Wakhan Corridor: "Taliban -- what's that?" asks Sultan Begium shyly from her freezing home in Afghanistan's mountainous Wakhan Corridor, a region so remote that its residents are untouched by the decades of conflict that have devastated their country.
The frail-looking grandmother whose harsh life has etched deep lines in her face, is a woman of the Wakhi, a tribe of roughly 12,000 nomadic people who populate the area.
Known to those who live there by its Persian name Bam-e- Dunya, or "roof of the world", it is a narrow strip of inhospitable and barely accessible land in Afghanistan bordered by the mountains of what is now Tajikistan and Pakistan, and extending all the way to China.
Few venture out, even fewer venture in -- but this isolation has kept the Wakhi sheltered from almost forty years of the near constant fighting that has ravaged their fellow Afghans. "War, what war? There has never been a war," Begium says, poking at a dying fire of yak dung, though she remembers people speaking of Russian soldiers dispensing cigarettes on the border at the other end of the corridor.
Such decades-old anecdotes are all the tribe really know of the Soviet invasion and US-funded mujahideen fightback, a brutal nine-year conflict that may have left as many as one million civilians dead and hundreds of thousands more displaced.
The subsequent civil war, in which tens of thousands more people were killed and uprooted, and the rise of the extremist Taliban regime seem to them like folklore. "Taliban are very bad people from some other country who rape sheep and slaughter humans," says Askar Shah, Begium's eldest son, who has heard stories about them from Pakistani traders.
There is little knowledge of the US invasion or the bloody resurgence of the Taliban, and more recently the emergence of the Islamic State group, that have killed or injured hundreds of thousands across the nation. "Foreigners invaded our country?" Askar Shah asks incredulously after being told how America and its allies went to war with the Taliban regime in 2001. "No, they can't do that. They are good people," he says.
Created in the 19th century as a Great Game buffer zone between tsarist Russia and British India, the corridor has since remained untouched by any kind of government. It can be reached from surrounding countries, but only via treacherous journeys by horse, yak or on foot through the "Pamir Knot", where three of the highest mountain ranges in the world converge.

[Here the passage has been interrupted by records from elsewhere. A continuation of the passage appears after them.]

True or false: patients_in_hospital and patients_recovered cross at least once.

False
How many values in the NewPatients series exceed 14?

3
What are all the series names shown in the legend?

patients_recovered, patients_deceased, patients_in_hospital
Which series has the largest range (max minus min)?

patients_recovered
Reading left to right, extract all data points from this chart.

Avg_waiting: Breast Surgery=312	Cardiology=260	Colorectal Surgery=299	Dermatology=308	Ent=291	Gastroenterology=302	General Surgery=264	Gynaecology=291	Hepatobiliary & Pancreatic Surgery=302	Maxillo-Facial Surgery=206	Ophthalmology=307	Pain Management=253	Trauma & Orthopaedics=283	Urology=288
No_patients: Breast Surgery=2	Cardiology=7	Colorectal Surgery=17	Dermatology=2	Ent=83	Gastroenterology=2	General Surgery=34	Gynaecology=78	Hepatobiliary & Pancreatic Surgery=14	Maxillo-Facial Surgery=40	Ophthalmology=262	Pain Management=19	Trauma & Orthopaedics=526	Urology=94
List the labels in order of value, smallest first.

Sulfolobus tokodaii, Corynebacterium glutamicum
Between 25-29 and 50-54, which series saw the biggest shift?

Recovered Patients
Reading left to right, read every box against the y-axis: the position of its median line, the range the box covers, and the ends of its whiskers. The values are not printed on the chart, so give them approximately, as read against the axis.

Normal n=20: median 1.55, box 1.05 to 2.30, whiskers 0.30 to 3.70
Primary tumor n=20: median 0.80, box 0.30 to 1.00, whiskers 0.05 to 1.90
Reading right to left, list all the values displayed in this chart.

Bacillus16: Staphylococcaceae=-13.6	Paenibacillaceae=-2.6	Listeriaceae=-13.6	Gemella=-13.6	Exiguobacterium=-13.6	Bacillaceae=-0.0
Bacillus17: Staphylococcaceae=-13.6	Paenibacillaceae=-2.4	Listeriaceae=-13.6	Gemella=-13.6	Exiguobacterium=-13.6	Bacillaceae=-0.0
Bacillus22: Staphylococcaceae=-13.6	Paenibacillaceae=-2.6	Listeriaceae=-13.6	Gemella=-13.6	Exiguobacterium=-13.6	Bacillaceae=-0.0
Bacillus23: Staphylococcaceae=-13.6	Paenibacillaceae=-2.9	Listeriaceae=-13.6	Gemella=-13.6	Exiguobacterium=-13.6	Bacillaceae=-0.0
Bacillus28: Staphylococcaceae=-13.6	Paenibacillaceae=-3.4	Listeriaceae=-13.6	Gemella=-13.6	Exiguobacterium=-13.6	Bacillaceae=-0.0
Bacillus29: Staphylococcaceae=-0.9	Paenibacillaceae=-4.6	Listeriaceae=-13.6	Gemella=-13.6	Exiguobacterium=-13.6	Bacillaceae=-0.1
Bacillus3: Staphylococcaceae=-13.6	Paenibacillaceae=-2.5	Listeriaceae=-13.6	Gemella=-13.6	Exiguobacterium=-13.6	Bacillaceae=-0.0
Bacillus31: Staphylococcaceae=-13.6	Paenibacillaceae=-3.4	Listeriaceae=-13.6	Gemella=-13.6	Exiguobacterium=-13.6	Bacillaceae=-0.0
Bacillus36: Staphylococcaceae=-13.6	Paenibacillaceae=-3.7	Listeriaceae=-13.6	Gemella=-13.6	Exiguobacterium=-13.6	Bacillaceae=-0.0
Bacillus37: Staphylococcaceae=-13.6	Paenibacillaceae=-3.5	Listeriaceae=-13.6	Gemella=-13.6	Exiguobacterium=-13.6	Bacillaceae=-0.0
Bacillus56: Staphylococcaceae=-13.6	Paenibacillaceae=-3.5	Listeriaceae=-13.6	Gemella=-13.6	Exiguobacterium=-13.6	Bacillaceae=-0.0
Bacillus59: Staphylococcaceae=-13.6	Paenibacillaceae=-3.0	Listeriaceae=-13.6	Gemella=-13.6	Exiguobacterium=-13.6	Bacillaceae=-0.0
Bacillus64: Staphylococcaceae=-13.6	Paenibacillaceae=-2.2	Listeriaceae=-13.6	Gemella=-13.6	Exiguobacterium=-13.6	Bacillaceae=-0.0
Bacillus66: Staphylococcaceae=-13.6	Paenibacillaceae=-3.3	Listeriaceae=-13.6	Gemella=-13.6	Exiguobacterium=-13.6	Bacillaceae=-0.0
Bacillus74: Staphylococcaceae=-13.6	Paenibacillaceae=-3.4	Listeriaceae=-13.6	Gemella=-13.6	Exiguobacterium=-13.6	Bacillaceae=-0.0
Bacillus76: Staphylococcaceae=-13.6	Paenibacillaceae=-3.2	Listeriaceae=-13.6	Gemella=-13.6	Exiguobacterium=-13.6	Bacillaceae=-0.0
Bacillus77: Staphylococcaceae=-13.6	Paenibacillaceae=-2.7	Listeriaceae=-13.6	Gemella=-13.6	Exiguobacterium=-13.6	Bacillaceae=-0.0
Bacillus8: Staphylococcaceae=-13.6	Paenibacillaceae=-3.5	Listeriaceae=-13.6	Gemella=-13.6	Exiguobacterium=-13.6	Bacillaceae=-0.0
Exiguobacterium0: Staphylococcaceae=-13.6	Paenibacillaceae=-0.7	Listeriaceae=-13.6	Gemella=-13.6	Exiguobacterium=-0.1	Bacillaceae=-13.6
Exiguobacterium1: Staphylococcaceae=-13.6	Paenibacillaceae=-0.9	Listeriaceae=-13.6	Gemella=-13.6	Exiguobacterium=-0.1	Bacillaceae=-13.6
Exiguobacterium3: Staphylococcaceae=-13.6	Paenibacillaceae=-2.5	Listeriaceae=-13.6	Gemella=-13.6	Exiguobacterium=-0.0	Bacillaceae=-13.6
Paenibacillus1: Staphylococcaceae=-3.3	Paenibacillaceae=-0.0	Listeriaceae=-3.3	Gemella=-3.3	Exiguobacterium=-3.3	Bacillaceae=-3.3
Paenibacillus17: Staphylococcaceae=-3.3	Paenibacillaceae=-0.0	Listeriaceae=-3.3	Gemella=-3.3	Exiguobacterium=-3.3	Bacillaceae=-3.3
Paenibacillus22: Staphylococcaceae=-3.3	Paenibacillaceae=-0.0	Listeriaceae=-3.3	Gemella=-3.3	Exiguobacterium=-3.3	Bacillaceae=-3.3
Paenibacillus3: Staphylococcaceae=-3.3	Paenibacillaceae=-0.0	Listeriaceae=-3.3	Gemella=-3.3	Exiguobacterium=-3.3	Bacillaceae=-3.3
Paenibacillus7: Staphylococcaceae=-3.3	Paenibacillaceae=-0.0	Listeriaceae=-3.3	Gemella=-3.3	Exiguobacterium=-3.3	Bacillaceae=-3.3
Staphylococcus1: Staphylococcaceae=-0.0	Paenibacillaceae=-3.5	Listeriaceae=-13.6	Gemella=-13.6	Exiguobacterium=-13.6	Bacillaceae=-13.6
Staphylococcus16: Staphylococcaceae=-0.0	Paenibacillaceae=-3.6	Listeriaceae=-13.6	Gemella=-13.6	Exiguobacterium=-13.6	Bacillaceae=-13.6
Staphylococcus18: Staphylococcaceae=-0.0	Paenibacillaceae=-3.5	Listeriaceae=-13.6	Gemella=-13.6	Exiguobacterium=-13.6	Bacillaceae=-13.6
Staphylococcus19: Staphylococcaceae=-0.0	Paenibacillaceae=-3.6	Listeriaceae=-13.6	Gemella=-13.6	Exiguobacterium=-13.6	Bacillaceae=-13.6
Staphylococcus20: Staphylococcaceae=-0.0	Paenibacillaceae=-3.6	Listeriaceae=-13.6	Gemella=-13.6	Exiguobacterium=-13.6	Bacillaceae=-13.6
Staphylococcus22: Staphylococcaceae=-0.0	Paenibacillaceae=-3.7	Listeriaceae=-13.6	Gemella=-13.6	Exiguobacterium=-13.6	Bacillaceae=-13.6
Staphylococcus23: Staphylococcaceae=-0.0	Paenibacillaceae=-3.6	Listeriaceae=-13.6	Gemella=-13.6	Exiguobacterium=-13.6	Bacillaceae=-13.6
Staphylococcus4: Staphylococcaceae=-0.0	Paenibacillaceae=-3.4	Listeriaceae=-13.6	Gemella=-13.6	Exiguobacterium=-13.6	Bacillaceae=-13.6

Known in Afghanistan itself as Pamiris, the Wakhi form the bulk of the corridor's population -- the nomadic Kyrgyz tribe, which numbers just 1,100 people, live separately at its northern end. The Wakhi are moderate Ismaili Muslims, followers of the Aga Khan. The burka -- which is ubiquitous elsewhere in Afghanistan and is regarded by critics as a symbol of women's oppression -- is unknown.
Their life, largely free from crime and violence, revolves around yaks and cattle, which they barter for food and clothes from the few traders who visit the remote region. Without electricity they have no internet or mobile phone service, often communicating with one another across the vast terrain by walkie-talkie.
Occasionally they have access to radios, listening to Russian broadcasts or Afghan news -- Iranian music is also popular -- however such opportunities are rare, and once the batteries run down they fall silent until the traders arrive again.
But with temperatures below freezing for more than 300 days a year, this is no rural idyll. Even minor flu can kill, and childbirth means death nearly as often as it means life. The endless grief helps fuel use of the only drug freely available in Wakhan: opium.
Opium is "the only Afghan identity we have", says Nazar, a Wakhi who goes by one name, adding: "The whole population is addicted to it."
But change may be coming: The Afghan government says it's conducting aerial surveys to assess potential routes to connect Wakhan to the rest of Badakhshan province by road.
The Chinese are also in talks with Kabul to help build a military base at the northern end of the corridor, according to Afghan officials.
If it all comes to fruition, it could bring more trade, tourism, and much-needed medical facilities. It could also spell the end of the Wakhi's protection from the brutality of war.